ID Keeper, a new service from American Express, has introduced software that turns its smart card into a special-purpose storage device.

ID Keeper, a new service from American Express, has introduced software that turns its smart card into a special-purpose storage device. Now, Amex Blue cardholders can store their user IDs, passwords, and addresses to their favorite Web sites onto the chip's memory.

Similar programs from other card issuers are likely to follow. "This has been one of the applications that all of the proposed models for multiapplication cards were going to include," said Randy Vanderhoof, executive director of the Smart Card Alliance, Princeton Junction, N.J. "I would expect that other bank card issuers that are putting out smart cards will follow in the track of adding this type of secure access."

As evidenced by the debate over account aggregation, banks have displayed keen interest in how their customers manage online account information. Even when a customer's own negligence results in a lost or stolen password, it's the account provider that has to bear some of the direct support costs for the resulting fraud or password reset, not to mention the indirect damage to brand equity from customer dissatisfaction.

Web users have demonstrated a marked interest in technology to manage their tangled collections of passwords. For example, Gator Corp., a Redwood City, Calif. software firm, claims 30 million active users for its eWallet service, which provides password storage and automatic form-filling features. A comparative shopping feature, which provides targeted pop-up advertising to compete with those sites a user visits, has drawn the ire of publishing companies, online merchants and privacy advocates alike.

Although some consumers enjoy Gator's ability to provide competing offers as they surf, the service lacks the security of smart cards. "Gator's technology is host-based, where you're passing all of your personal information to them, they store it on a database, and you access that information by giving them a user name and a password," said Vanderhoof. "With a smart card, the information goes wherever you go."
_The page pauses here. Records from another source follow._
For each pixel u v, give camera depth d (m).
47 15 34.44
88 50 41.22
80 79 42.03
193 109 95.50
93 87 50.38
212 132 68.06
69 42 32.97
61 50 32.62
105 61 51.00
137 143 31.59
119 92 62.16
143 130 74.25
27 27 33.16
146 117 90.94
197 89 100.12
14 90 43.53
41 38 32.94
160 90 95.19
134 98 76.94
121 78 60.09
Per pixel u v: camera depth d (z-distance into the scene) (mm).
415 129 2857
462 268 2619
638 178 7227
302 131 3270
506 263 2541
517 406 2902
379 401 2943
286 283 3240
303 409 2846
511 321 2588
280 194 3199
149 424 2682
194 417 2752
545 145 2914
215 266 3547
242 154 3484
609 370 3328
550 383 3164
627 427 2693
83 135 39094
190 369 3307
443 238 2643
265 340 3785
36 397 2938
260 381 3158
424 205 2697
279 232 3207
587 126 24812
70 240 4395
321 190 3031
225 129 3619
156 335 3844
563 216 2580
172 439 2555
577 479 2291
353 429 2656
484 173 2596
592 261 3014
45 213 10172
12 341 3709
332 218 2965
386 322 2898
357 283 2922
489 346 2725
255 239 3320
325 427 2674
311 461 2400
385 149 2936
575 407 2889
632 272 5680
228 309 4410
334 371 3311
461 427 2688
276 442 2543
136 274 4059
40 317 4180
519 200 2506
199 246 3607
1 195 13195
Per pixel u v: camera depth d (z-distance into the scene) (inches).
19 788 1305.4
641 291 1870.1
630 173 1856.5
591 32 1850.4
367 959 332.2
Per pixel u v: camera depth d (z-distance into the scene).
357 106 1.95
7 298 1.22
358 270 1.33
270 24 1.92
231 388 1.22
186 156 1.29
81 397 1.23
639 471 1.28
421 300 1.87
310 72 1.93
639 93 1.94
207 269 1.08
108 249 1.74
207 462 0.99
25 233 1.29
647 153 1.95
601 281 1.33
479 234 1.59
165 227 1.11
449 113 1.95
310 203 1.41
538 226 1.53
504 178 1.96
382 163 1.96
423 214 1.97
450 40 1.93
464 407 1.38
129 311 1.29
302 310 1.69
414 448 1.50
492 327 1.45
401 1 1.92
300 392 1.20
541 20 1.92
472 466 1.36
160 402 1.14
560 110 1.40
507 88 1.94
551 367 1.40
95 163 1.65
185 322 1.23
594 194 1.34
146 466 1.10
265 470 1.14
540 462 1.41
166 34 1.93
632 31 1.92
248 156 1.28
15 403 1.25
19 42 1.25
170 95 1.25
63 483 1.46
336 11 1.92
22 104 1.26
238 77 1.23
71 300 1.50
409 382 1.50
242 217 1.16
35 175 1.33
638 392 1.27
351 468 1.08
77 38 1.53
Essentially, smart cards limit the potential points of compromise. The user's personal information resides in only two user-controlled locations: on the PIN-protected card and on a password-protected, encrypted backup file. "The difference between this and the electronic wallet is the ability to take your most confidential information and put it on the card-and take it out of the cyberspace environment," said David Bonalle, vice president and general manager of advanced payments enterprise development, American Express, New York.

With ID Keeper, passwords no longer need to be stored in cookies. The service includes a downloadable browser plug-in that pulls information directly from the chip in order to log onto password-protected Web sites, and also assists the user in filling out forms at e-commerce shopping sites.

The service relieves cardholders from telling everybody on the Web the name of their maternal grandfather, high school, or childhood pet as a secondary password. Similarly, it should make it more practical for users to choose difficult-to-guess passwords combining a long string of numbers and letters.

As part of the ID Keeper rollout, American Express provides free smart card readers to its cardholders and also sells discounted Compaq keyboards with built-in readers. "Any manufacturer that wanted to make our software available on their reader, we would give them everything they needed to be able to do that," said Bonalle.

Amex cardholders can install the ID Keeper functionality onto the smart cards they already own. "This application is downloaded over the Internet in a very secure way, which is very different from how other applications on smart cards have been introduced in the past," said Bonalle. "It had to be on the card at issuance, or otherwise you were out of luck."